■ WHAT THIS TASK INVOLVES
Please retype the listing below exactly as it stands, skipping any pictures.

■ DATA
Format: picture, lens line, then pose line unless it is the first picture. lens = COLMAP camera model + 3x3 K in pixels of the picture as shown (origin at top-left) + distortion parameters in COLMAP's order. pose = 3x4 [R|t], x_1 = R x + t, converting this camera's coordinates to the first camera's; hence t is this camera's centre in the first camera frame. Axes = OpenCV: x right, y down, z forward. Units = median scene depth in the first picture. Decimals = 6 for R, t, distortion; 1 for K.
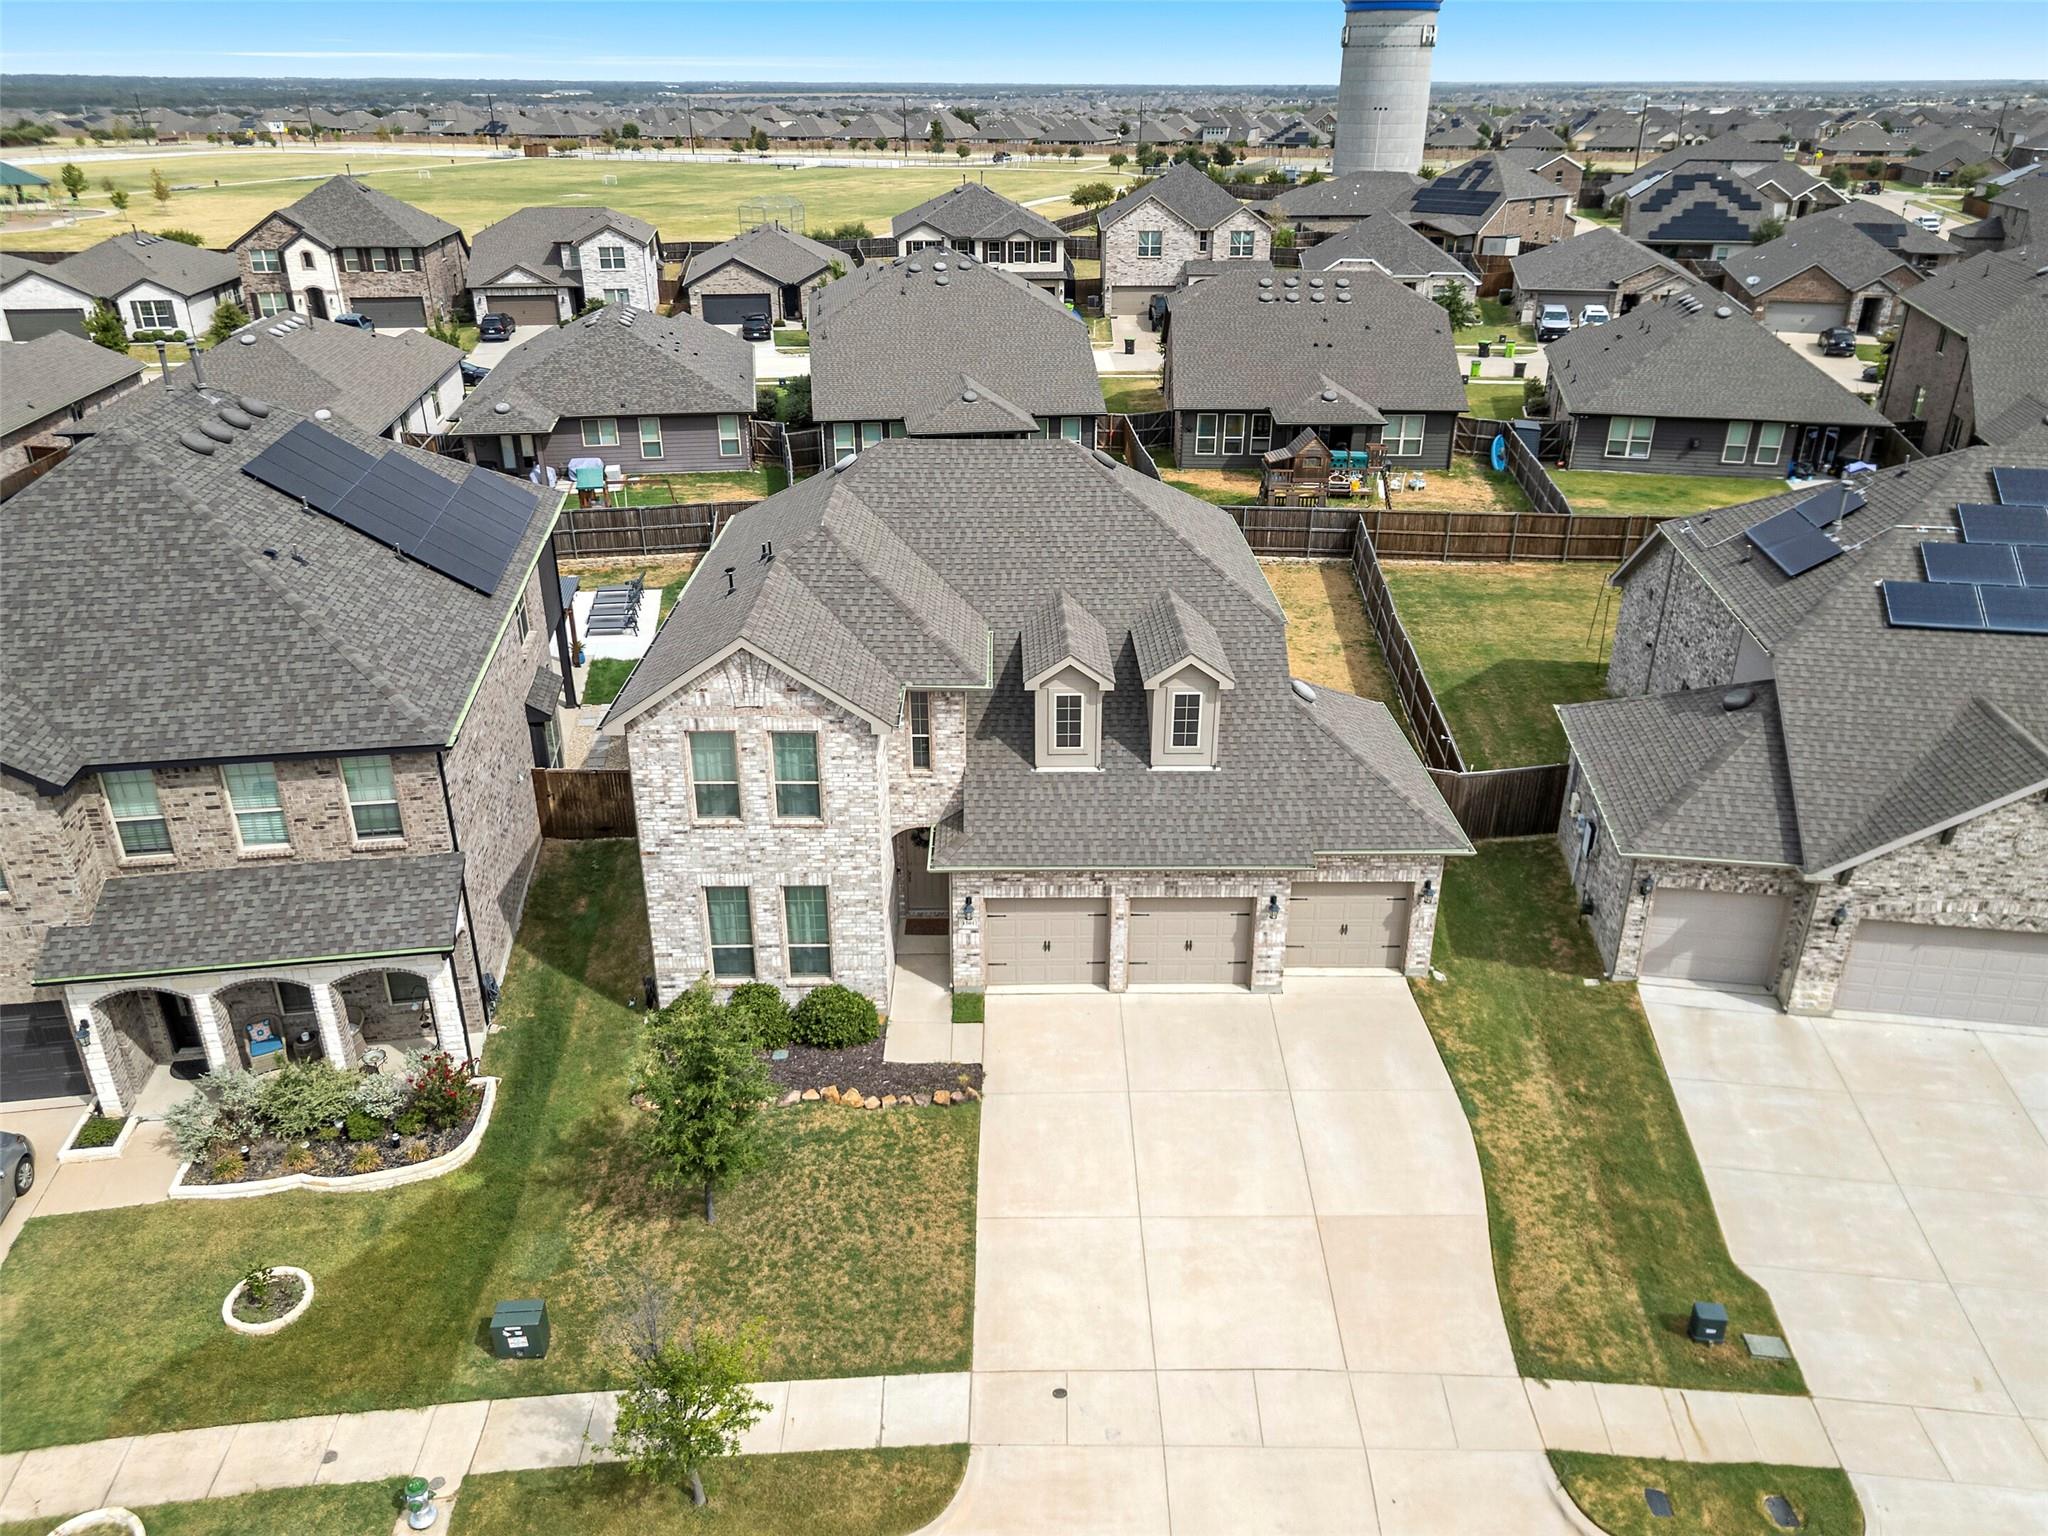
lens RADIAL K [[1436.0, 0, 1024.0], [0, 1436.0, 768.0], [0, 0, 1]] dist [0.083953, -0.087137]
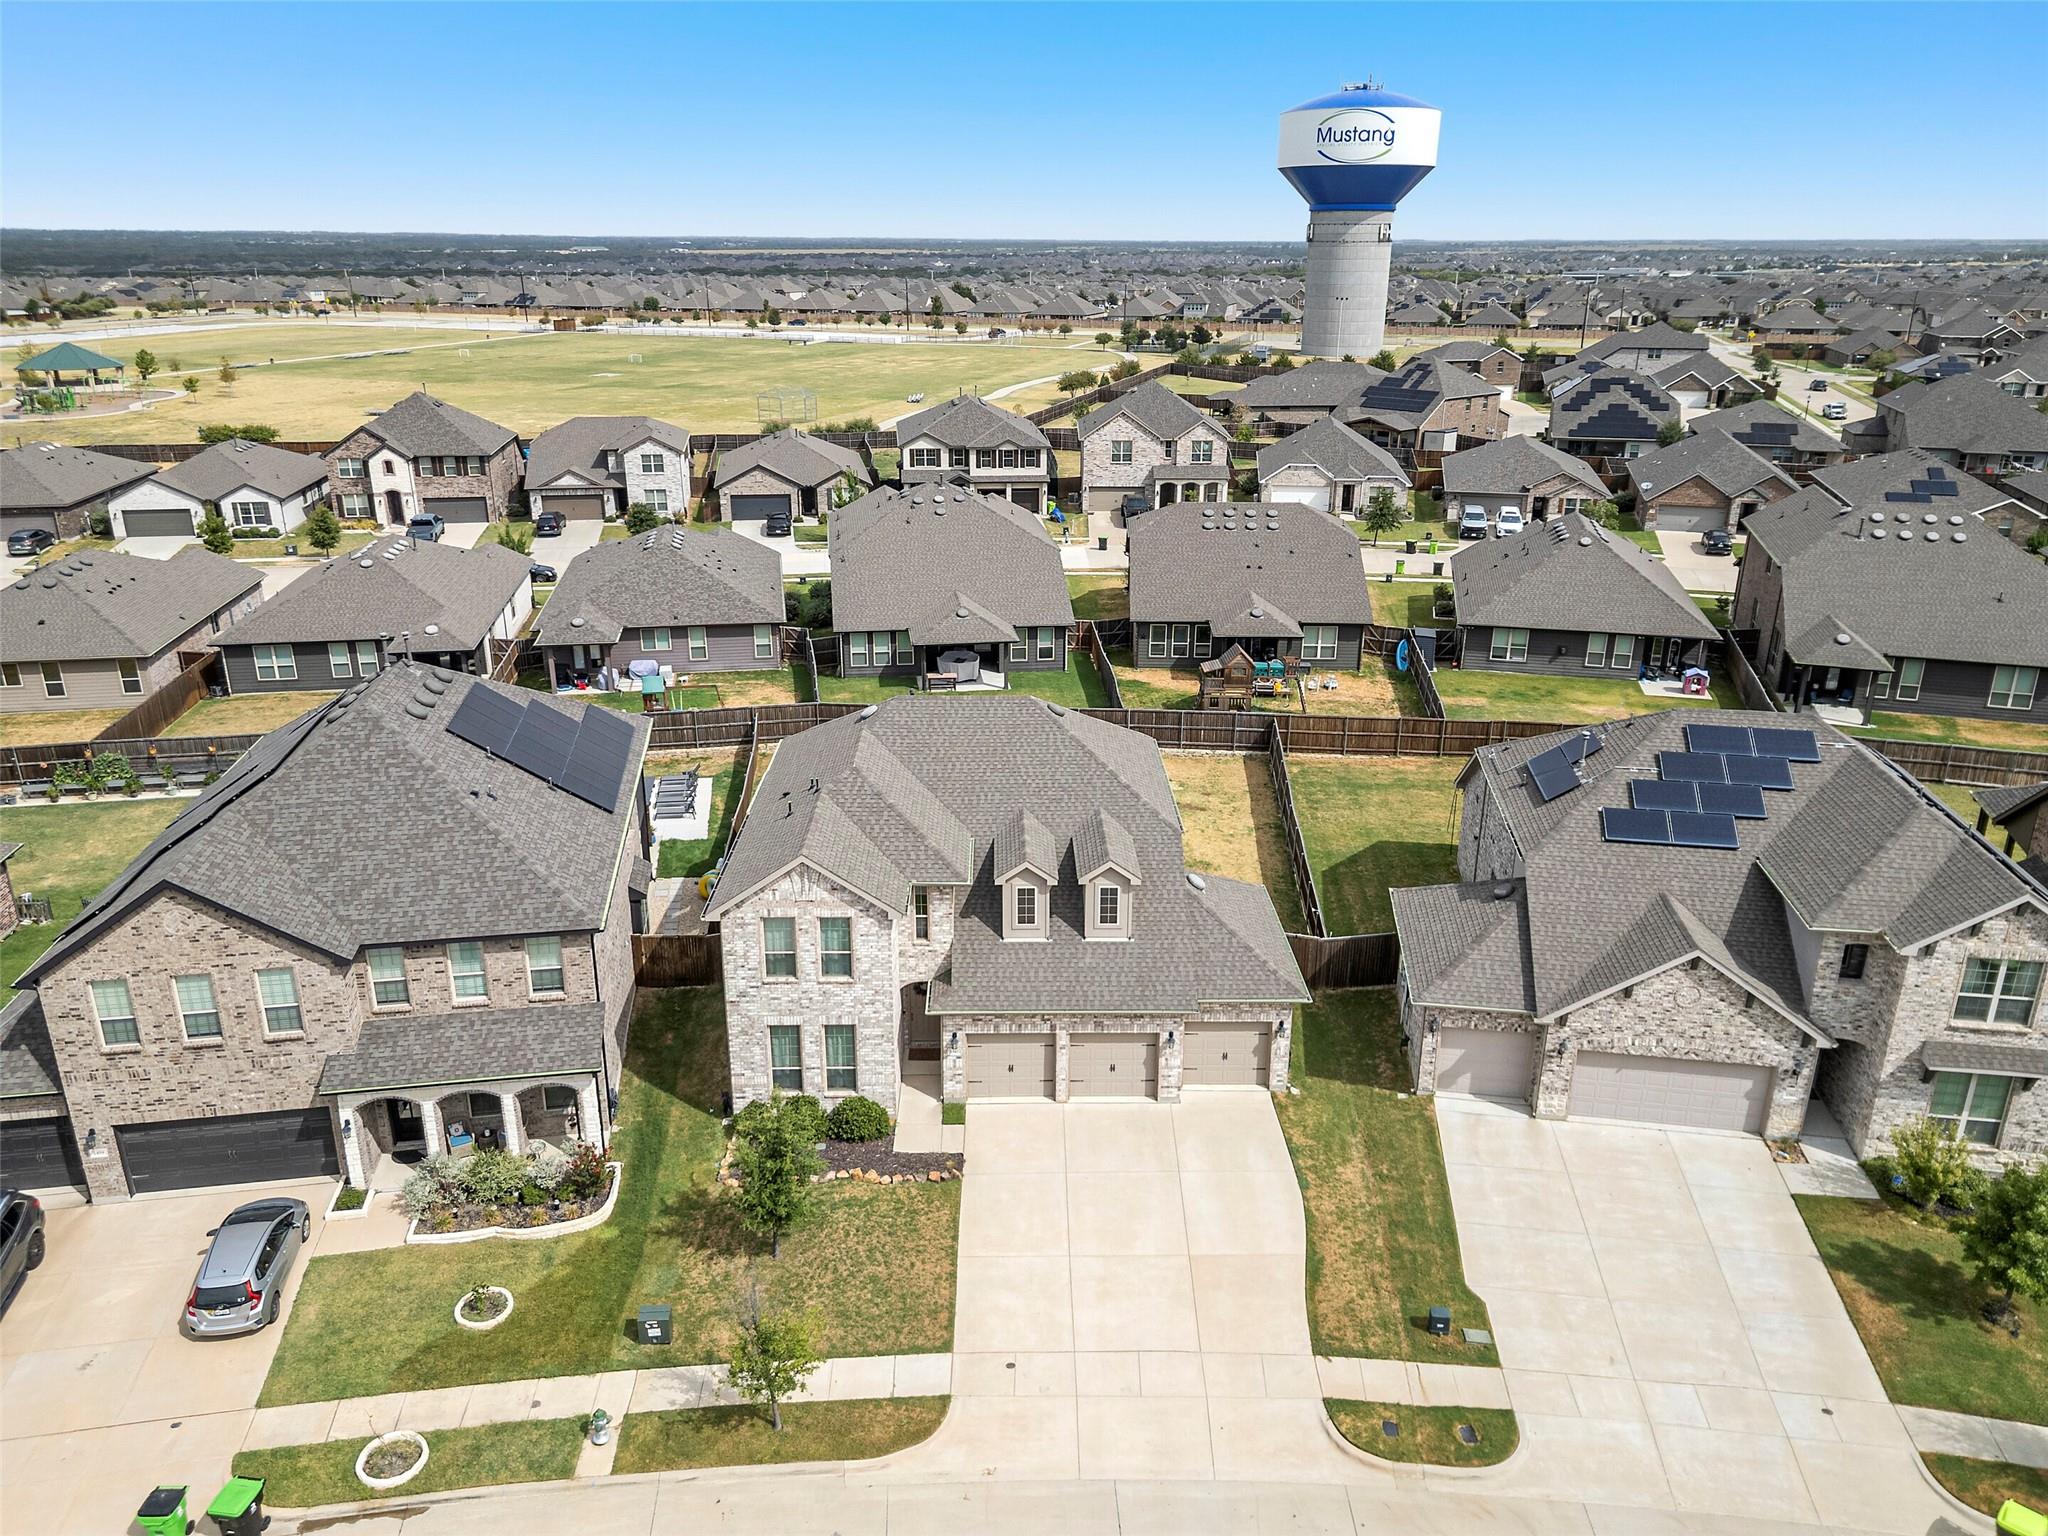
lens RADIAL K [[1436.0, 0, 1024.0], [0, 1436.0, 768.0], [0, 0, 1]] dist [0.083953, -0.087137]
pose [[0.999995, 0.001602, 0.002682, 0.024913], [-0.001363, 0.996223, -0.086819, -0.045673], [-0.002811, 0.086815, 0.996221, -0.423448]]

■ WORKED SOLUTION
Format: picture, lens line, then pose line unless it is the first picture. lens = COLMAP camera model + 3x3 K in pixels of the picture as shown (origin at top-left) + distortion parameters in COLMAP's order. pose = 3x4 [R|t], x_1 = R x + t, converting this camera's coordinates to the first camera's; hence t is this camera's centre in the first camera frame. Axes = OpenCV: x right, y down, z forward. Units = median scene depth in the first picture. Decimals = 6 for R, t, distortion; 1 for K.
lens RADIAL K [[1436.0, 0, 1024.0], [0, 1436.0, 768.0], [0, 0, 1]] dist [0.083953, -0.087137]
lens RADIAL K [[1436.0, 0, 1024.0], [0, 1436.0, 768.0], [0, 0, 1]] dist [0.083953, -0.087137]
pose [[0.999995, 0.001602, 0.002682, 0.024913], [-0.001363, 0.996223, -0.086819, -0.045673], [-0.002811, 0.086815, 0.996221, -0.423448]]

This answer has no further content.